Michigan Tribal Leaders Request Federal Probe Into Approval of Muskegon County Casino Project

  • Three tribal leaders have written to the government requesting a probe into the plan’s approval
  • Donald Trump’s adminstration controversially OK’d the Little River Band’s project in December
  • The three tribes have argued that the approval forces Gov. Whitmer to make a difficult decision
  • The Little River Band believes the casino will bring economic benefits to the area, including jobs
Map of Michigan
Three Michigan tribal leaders have requested a government probe into the Trump administration’s approval of a casino project in Muskegon County. [Image: Shutterstock.com]

A letter of disapproval

A tough decision could lie ahead of Michigan Governor Gretchen Whitmer over plans for a casino in Muskegon County. The $180m off-reservation casino project of the Little River Band of Ottawa Indians has faced staunch opposition since its inception, and tribal leaders put pen to paper this week to voice their concerns with the federal government.

requested an investigation into the Trump administration’s approval of the casino project

According to The Detroit News, three Michigan tribal leaders wrote to the inspector general for the US department of the interior Mark Lee Greenblatt on Monday. In their letter, they requested an investigation into the Trump administration’s approval of the casino project, which came in December last year.

The letter’s authors include Bob Peters, chairman of the Match-E-Be-Nash-She-Wish Band of Pottawatomi Indians, Jamie Stuck, chairman of the Nottawaseppi Huron Band of the Potawatomi, and Tim Davis, chief of the Saginaw Chippewa Indian Tribe. The leaders argued that the project’s approval was “driven by politics” and was intended to “politically harm Governor Whitmer” due to her criticism of former President Donald Trump.
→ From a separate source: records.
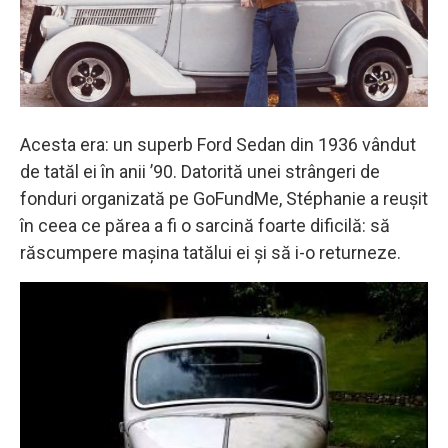
Acesta era: un superb Ford Sedan din 1936 vândut
de tatăl ei în anii ’90. Datorită unei strângeri de
fonduri organizată pe GoFundMe, Stéphanie a reușit
în ceea ce părea a fi o sarcină foarte dificilă: să
răscumpere mașina tatălui ei și să i-o returneze.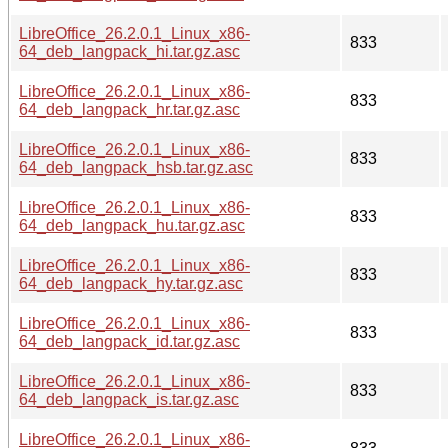
LibreOffice_26.2.0.1_Linux_x86-
833
64_deb_langpack_hi.tar.gz.asc
LibreOffice_26.2.0.1_Linux_x86-
833
64_deb_langpack_hr.tar.gz.asc
LibreOffice_26.2.0.1_Linux_x86-
833
64_deb_langpack_hsb.tar.gz.asc
LibreOffice_26.2.0.1_Linux_x86-
833
64_deb_langpack_hu.tar.gz.asc
LibreOffice_26.2.0.1_Linux_x86-
833
64_deb_langpack_hy.tar.gz.asc
LibreOffice_26.2.0.1_Linux_x86-
833
64_deb_langpack_id.tar.gz.asc
LibreOffice_26.2.0.1_Linux_x86-
833
64_deb_langpack_is.tar.gz.asc
LibreOffice_26.2.0.1_Linux_x86-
Gov. Whitmer must concur with the Trump administration’s determination within a year of the initial approval for the casino to go ahead.

The controversial casino project

The Little River Band has been preparing its plans for a casino in Muskegon County for more than a decade. The tribe purchased around 60 acres of land in Fruitport Township in 2008, located 92 miles from the tribe’s reservation in Manistee County. The plan focuses on a former horse race track, and would include a casino, retail space and a hotel.

Usually, the federal Indian Gaming Regulatory Act would prevent gaming activities on lands acquired in trust. However, the Indian affairs in the Interior Department can override this if it believes a project would benefit a local community and tribe. Just before Trump left office last year, his assistant secretary of Indian affairs signed off on the project.

As is clear from Monday’s letter, that decision has caused controversy among Michigan’s tribal community. The tribal leaders asked the inspector general to probe whether the Trump administration followed “proper substantive and procedural processes” in approving the plans. They believe that officials wanted to force Gov. Whitmer to make a difficult decision on the “historically controversial” project.

The tribal leaders are not the only ones hoping to block the plans. Members of the Detroit City Council and the Wayne County Board of Commissioners are concerned that the approval may prompt tribes to pursue casino projects in other areas – diminishing revenue for Detroit’s three commercial casinos in the process.

The Little River Band’s defense

In response to Monday’s letter, the Little River Band has spoken out in defense of the Muskegon County project. “This is nothing more than a desperate legal maneuver by these tribes to stop 3,000 jobs and future economic development from coming to Muskegon County,” commented Tom Shields, spokesman for the tribe.

more of its 4,800 members live in Muskegon County than in Manistee

The Little River Band’s argument also centers around the area in which the casino will reside. According to the federal government, the tribe descended from a confederation which once settled in the area as early as the 1700s. As a result, more of its 4,800 members live in Muskegon County than in Manistee.

In addition to the Little River Band, Gov. Gretchen is also facing pressure from West Michigan officials, who believe the casino will create an economic boom in the local area. Todd Dunham, supervisor of Fruitport Township, said the project would “bring businesses into the area, not only Fruitport Township, but the county as a whole.”